In her early thirties, Elizabeth Gilbert had everything a modern American woman was supposed to want--husband, country home, successful career--but instead of feeling happy and fulfilled, she felt consumed by panic and confusion. This wise and rapturous book is the story of how she left behind all these outward marks of success, and of what she found in their place. Following a divorce and a crushing depression, Gilbert set out to examine three different aspects of her nature, set against the backdrop of three different cultures: pleasure in Italy, devotion in India, and on the Indonesian island of Bali, a balance between worldly enjoyment and divine transcendence. 

My Review


The book that inspired me in every possible way! Ms. Gilbert made me wear her shoes as she travel to Italy, India, and Indonesia just by reading her words. It made me want to travel, to eat, to pray, to write, and to find myself as well.


I have watched this movie a long time ago. I got interested in the movie that made me want to read the book. But there's this fear that the book will not be much as interesting as the movie or the other way around. Either ways, I'll get disappointed. That's why it took me years before reading this. So when an opportunity came and someone lent me the book, I started reading. 
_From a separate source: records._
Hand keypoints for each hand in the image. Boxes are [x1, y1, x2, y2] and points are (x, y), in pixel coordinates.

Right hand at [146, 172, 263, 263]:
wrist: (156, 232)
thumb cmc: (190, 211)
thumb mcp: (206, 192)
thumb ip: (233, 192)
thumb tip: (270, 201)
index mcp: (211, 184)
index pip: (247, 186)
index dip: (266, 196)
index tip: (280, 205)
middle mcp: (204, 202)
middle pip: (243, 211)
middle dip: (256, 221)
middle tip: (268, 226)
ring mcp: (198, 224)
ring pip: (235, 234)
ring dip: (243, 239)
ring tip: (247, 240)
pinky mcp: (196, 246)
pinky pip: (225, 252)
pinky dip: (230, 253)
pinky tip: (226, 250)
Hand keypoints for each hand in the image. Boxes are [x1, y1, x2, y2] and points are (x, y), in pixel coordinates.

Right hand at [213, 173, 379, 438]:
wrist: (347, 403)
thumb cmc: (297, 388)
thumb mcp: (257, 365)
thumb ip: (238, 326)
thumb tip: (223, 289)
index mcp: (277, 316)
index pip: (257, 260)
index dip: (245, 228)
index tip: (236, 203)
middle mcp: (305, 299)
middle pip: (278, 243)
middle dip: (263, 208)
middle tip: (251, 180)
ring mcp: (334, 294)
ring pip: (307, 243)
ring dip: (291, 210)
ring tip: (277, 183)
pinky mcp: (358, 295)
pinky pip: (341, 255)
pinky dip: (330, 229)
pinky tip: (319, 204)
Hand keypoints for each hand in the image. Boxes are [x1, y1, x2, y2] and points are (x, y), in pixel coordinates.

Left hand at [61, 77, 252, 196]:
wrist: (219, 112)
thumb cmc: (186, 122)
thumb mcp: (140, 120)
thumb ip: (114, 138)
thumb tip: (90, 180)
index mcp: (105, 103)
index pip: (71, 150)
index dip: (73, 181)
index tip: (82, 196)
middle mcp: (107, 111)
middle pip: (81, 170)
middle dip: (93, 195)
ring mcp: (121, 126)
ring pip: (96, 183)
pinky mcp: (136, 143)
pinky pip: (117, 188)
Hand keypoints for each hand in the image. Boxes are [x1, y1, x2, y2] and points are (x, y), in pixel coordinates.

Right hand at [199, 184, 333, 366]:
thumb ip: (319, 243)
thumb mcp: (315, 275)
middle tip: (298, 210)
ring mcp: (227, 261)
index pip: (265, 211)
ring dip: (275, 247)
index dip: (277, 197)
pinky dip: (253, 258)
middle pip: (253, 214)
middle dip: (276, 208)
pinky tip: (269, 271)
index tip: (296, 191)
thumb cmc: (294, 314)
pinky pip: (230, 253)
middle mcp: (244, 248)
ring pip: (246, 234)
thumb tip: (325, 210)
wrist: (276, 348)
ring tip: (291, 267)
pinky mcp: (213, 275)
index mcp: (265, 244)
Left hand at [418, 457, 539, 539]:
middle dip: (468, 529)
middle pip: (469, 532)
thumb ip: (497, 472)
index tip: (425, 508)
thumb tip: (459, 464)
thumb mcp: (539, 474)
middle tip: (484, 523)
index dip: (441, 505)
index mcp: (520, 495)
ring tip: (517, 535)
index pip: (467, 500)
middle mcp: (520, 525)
It's an easy read actually. For a travel and inspirational book, I did not had a hard time understanding each words. Ms. Gilbert has this way of writing the story in its simplest form, despite of all the complications. 
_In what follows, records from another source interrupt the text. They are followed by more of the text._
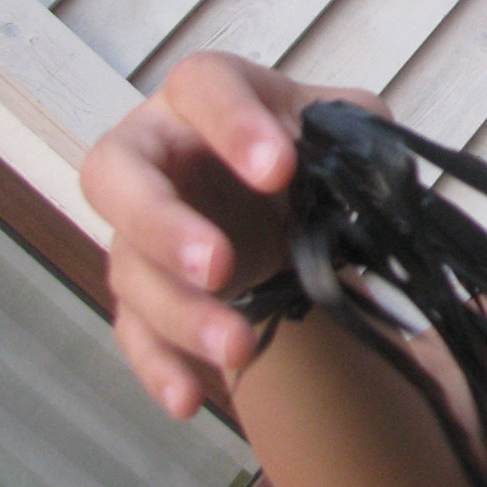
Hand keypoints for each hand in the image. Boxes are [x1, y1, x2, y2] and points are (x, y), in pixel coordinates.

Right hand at [79, 52, 387, 418]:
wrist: (289, 198)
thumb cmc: (308, 147)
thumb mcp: (345, 124)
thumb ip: (358, 134)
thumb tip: (371, 177)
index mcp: (205, 95)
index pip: (203, 87)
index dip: (232, 124)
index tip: (279, 168)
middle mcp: (155, 153)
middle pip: (115, 174)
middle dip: (161, 224)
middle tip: (218, 265)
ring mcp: (139, 225)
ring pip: (130, 267)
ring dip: (180, 313)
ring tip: (238, 346)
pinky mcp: (144, 288)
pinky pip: (134, 330)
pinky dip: (159, 366)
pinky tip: (188, 400)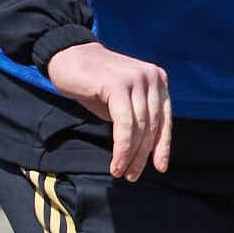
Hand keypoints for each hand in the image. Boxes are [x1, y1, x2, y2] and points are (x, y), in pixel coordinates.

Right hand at [45, 41, 173, 178]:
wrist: (68, 57)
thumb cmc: (94, 83)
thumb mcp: (123, 101)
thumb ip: (138, 117)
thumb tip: (147, 150)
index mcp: (158, 80)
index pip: (165, 119)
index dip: (163, 146)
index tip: (159, 167)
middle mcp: (151, 78)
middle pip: (153, 125)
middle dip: (143, 155)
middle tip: (132, 176)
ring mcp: (136, 79)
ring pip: (140, 127)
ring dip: (131, 155)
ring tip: (121, 172)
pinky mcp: (118, 85)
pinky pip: (125, 124)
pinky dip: (122, 147)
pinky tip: (117, 162)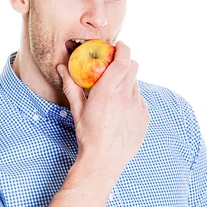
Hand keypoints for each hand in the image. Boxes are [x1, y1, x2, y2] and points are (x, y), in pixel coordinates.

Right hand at [57, 41, 149, 180]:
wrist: (104, 161)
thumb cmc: (88, 135)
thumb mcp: (77, 109)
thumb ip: (71, 86)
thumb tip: (61, 68)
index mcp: (108, 90)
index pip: (123, 59)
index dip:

I guess the only hard part for me here is the "eat: part. I'm not that much familiar with the foods but I always loved Italy so I don't mind it at all. It's like I've been travelling with Ms. Gilbert all throughout the book. It's like I'm the one experiencing it and not her. And at some point, there are words that I'll read that would reach to the deepest of my heart. I started feeling that each words she's telling in this book are somehow made just for me.

It's a perfect book. It's like my soul was cleansed and I became mature a little after reading the book. I've learned lots of things just by reading this one. And as a frustrated traveler, I know that what we could experience as we travel is something that we could keep for the rest of our lives.